Mauricio Pineda

Featured image

Maricio Pineda holding a brochure he designed for Project NIA
Photo: Emily Pineda


School: Reilly Elementary School

Classes: Visual Art

MCA programs: Teacher Institute, Curriculum Slam

Extracurriculars: Mural Club, Act Out drama club, Peer Council, Restorative Practices chair, Project NIA volunteer, adjunct professor, activist

Why the MCA?

The MCA is truly a gift for our community. Not only does it explore innovative, current, and provocative artistic practices, it also reaches out to teachers and students from a very diverse range of communities. The MCA is a really democratic institution that proactively creates points of entry for everyone, there is no elitism or sumptuosity, but rather openness and welcome. In my opinion, most of the exhibitions act like a big mirror in front of humanity where the audience can engage through reflection, curiosity, and perception. The MCA also approaches art from a more exciting way because it focuses on ideas, materials, and processes that relate to our everyday life and our lifetime rather than traditional approaches that, although important, tend to lose context. In any case, we are very lucky that such a large institution continues to invite us all to participate.

What has participating in MCA Teacher Programs meant to you?

The best professional development that I have ever attended is the MCA Teachers Institute. Participating in this program has helped me to reinvigorate my teaching philosophy. The institute provided me with many opportunities for dialogue with other progressive practitioners, plenty of time to explore the galleries, and the unique opportunity to think, reflect, and/or have a very personal conversation around art, art education, society, and ideas in general. Additionally, the Teachers Institute helped me constantly flow between the immediate: my classroom, my lessons, my school; and the big picture: the effect of what I do or don't in my community and its connections to society now.

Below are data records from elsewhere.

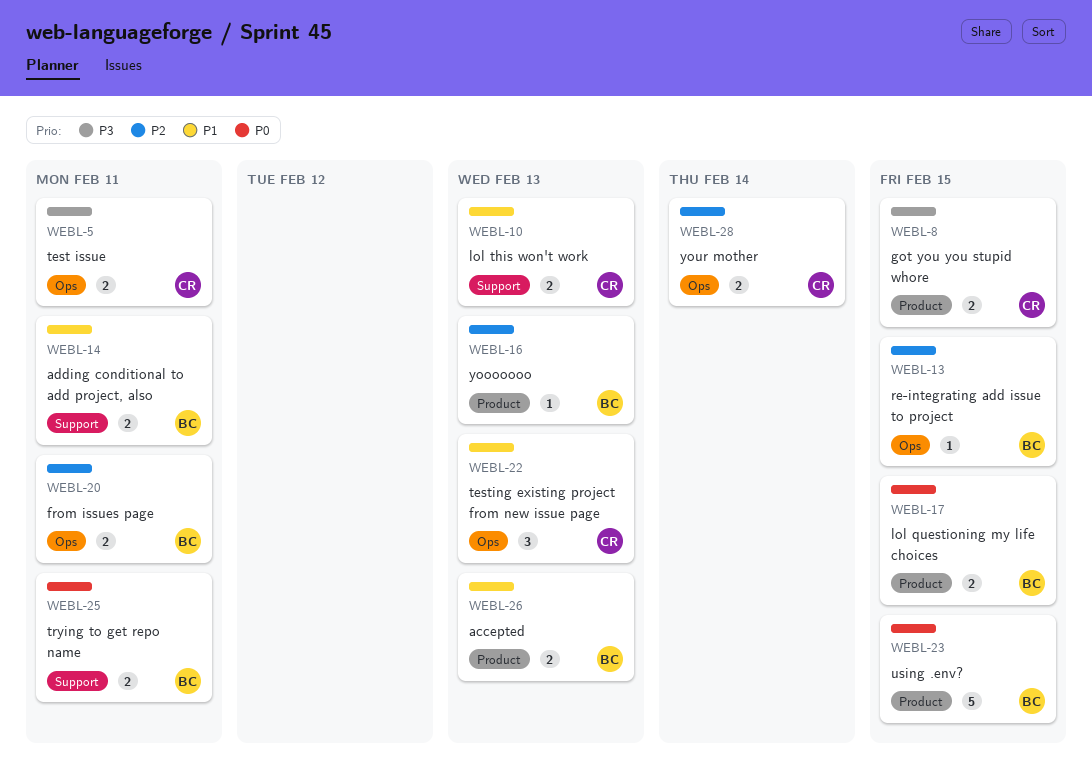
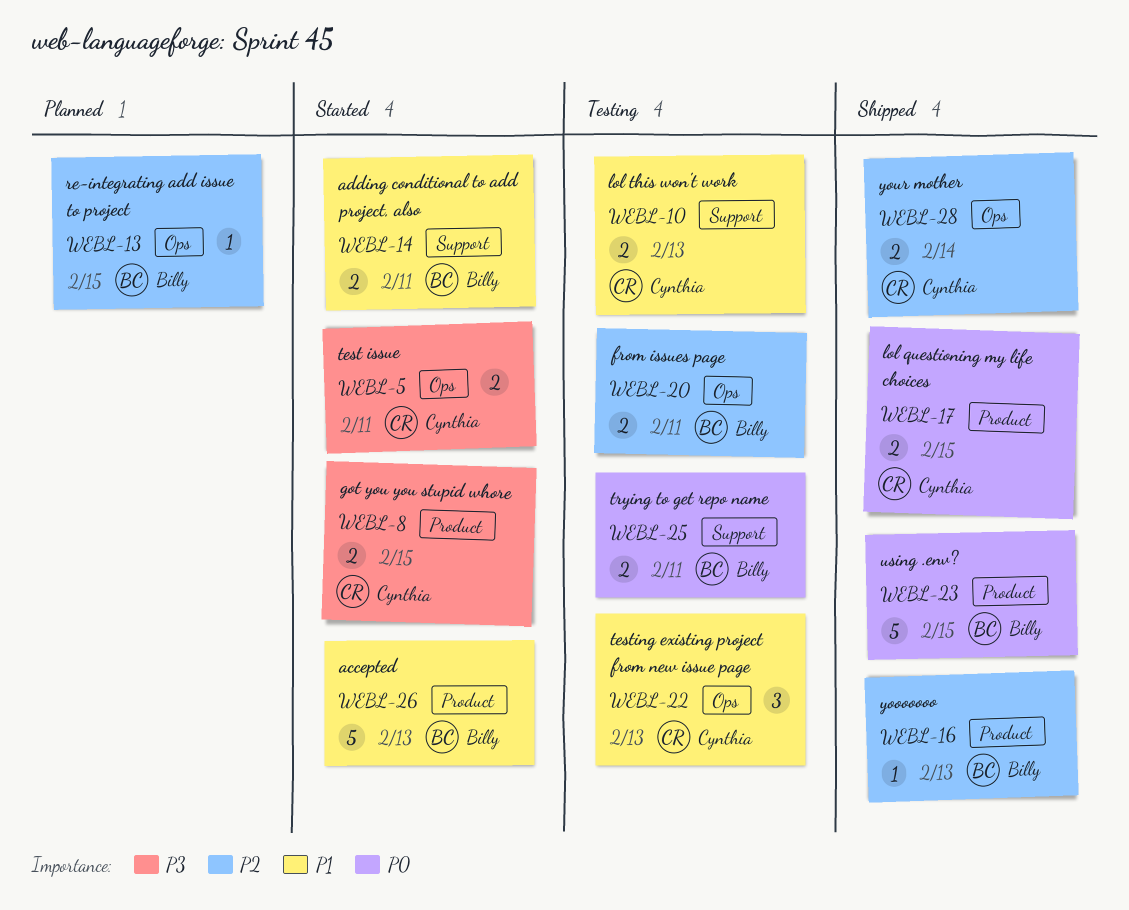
WEBL-17, owner: Billy -> Cynthia
WEBL-26, estimate: 2 -> 5

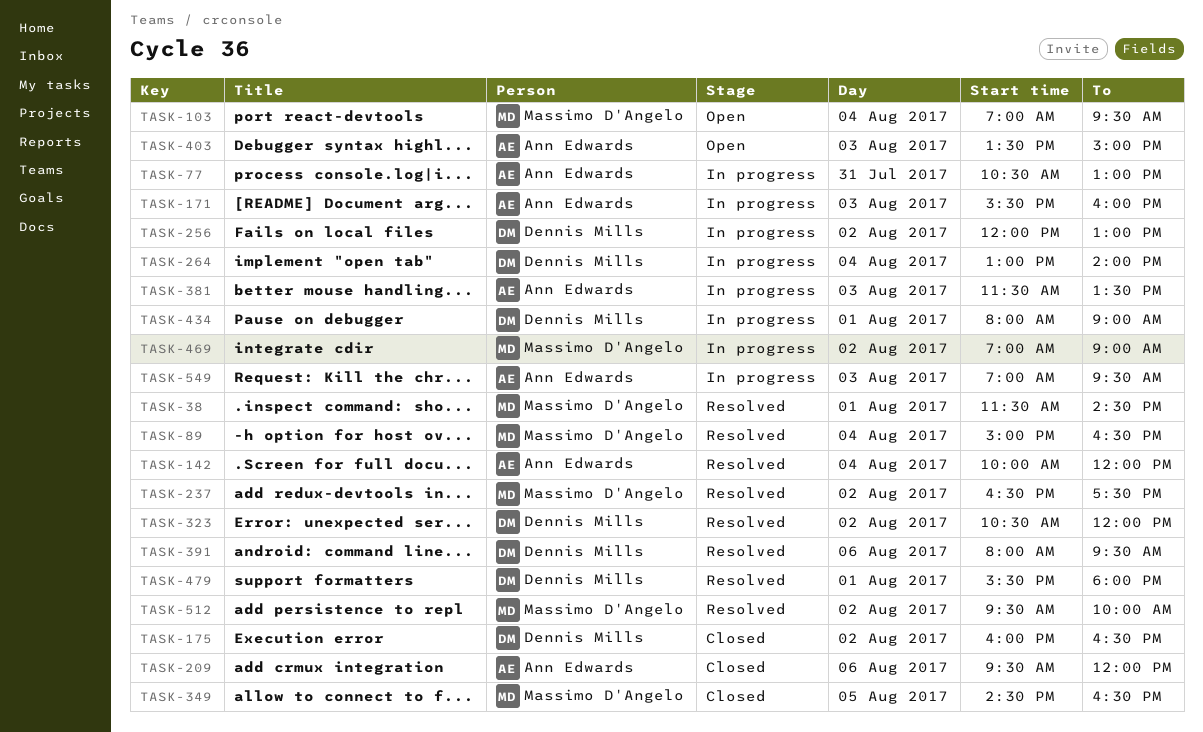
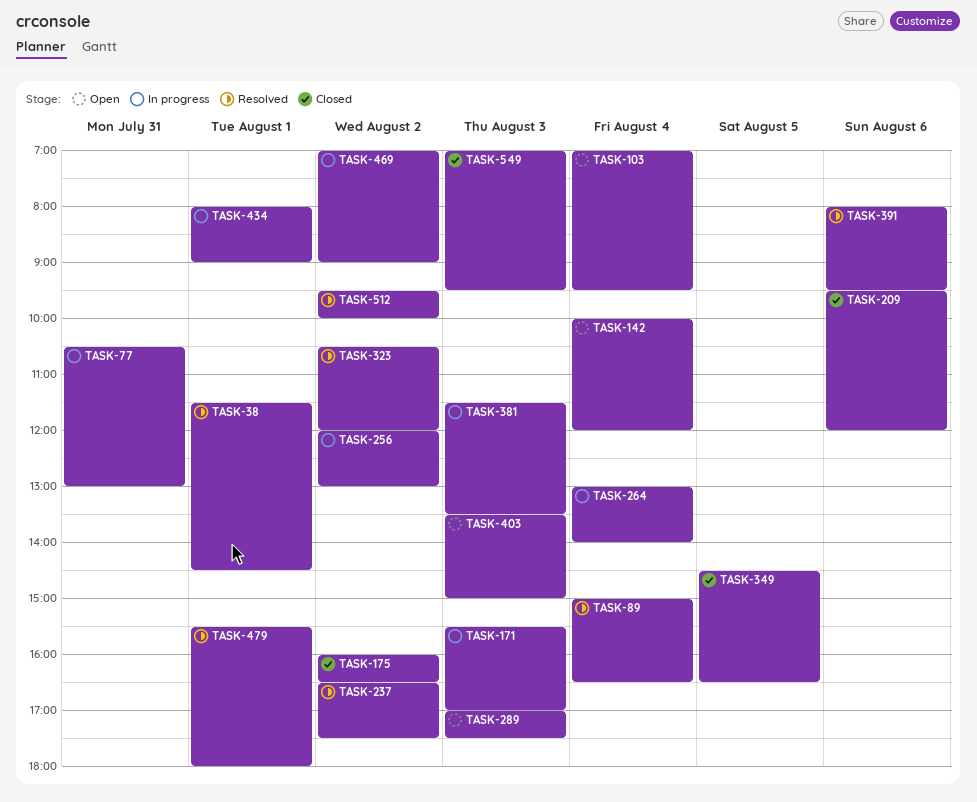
TASK-142, status: Resolved -> Open
TASK-171, ends: 16:00 -> 17:00
TASK-289: none -> present
TASK-549, status: In progress -> Closed

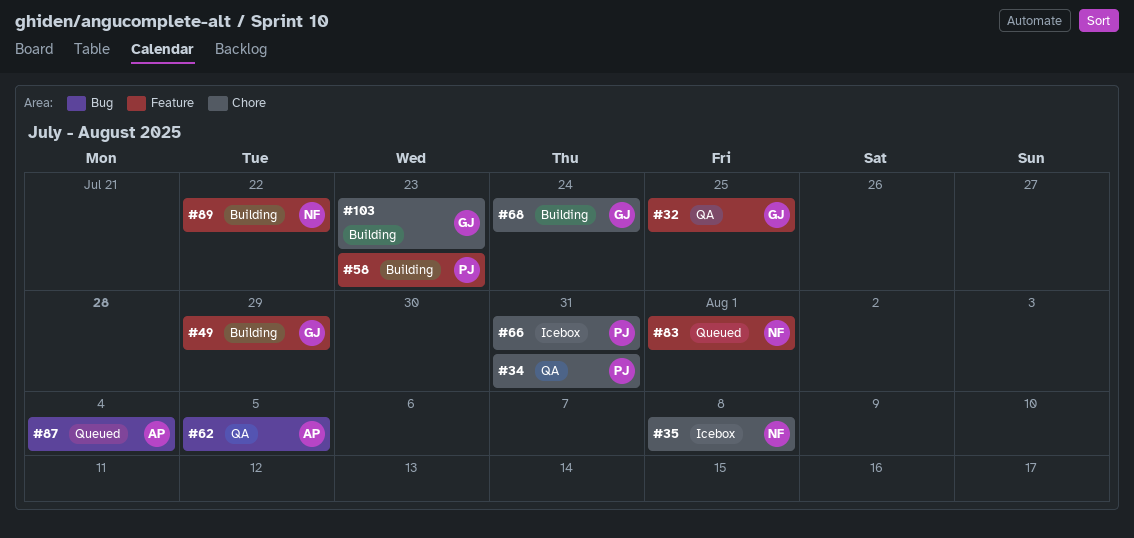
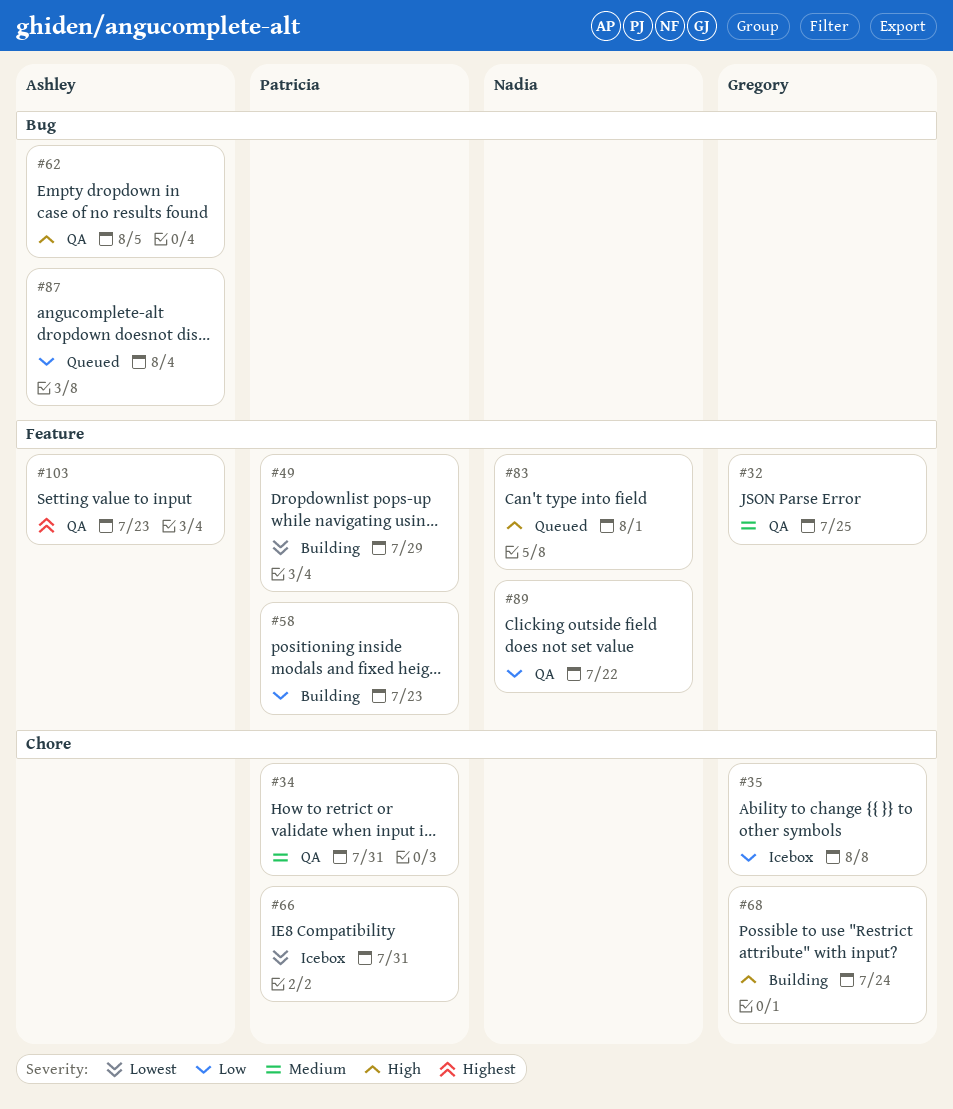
#35, owner: Nadia -> Gregory
#49, owner: Gregory -> Patricia
#89, status: Building -> QA
#103, status: Building -> QA
#103, owner: Gregory -> Ashley
#103, label: Chore -> Feature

Every MCA teacher program is designed to be an interchange of experiences where teachers and the museum are invited to participate equally. Teachers are not a depository for information but rather an active structure to experience and grow knowledge. These kinds of practices have helped me create a more democratic space in my classroom, where art is an open door for every student to participate by valuing their ideas, feelings, and points of view.


Mauricio Pineda teaches visual art at Reilly Elementary School for grades K–8. He is the chair of the Arts Department at his school and also runs a Mural Club that tries to create pieces with positive messages for the community. Additionally, with his creative and life partner, Emily, he codirects the school’s drama group Act Out, a project that explores and analyzes issues that affect our community through Theater of the Oppressed methods and popular education in order to create multimedia productions that denounce, expose, or/and open opportunities for community reflection. Mauricio is also the chair of Reilly’s Restorative Practices, an initiative that tries to find alternatives to the suspension and detention of students. His main focus besides classroom talking circles is the Peer Council program. This program has been highly recognized by CPS’s Office of Social Emotional Learning, which granted Mauricio the opportunity to present at various workshops for teachers and community organizations, and also to participate in a roundtable discussion with Mayor Rahm Emanuel, Chicago’s Chief of Police, and community leaders to discuss Restorative Practices in Chicago Public Schools and marginalized areas.

Outside of Reilly, Mauricio is an activist who has volunteered for Project NIA, where he has illustrated pamphlets and created posters and various works of art, as well as participated in panels, discussions, communiversities, and art shows to support a stop to youth incarceration in favor of community-based means of accountability for violence and crime.

Mauricio is also the adjunct professor for the peace, justice and conflict studies program at DePaul University, where he teaches two experimental/self exploratory courses: Community Building through the Arts and Looking Inside to Recognize the Other.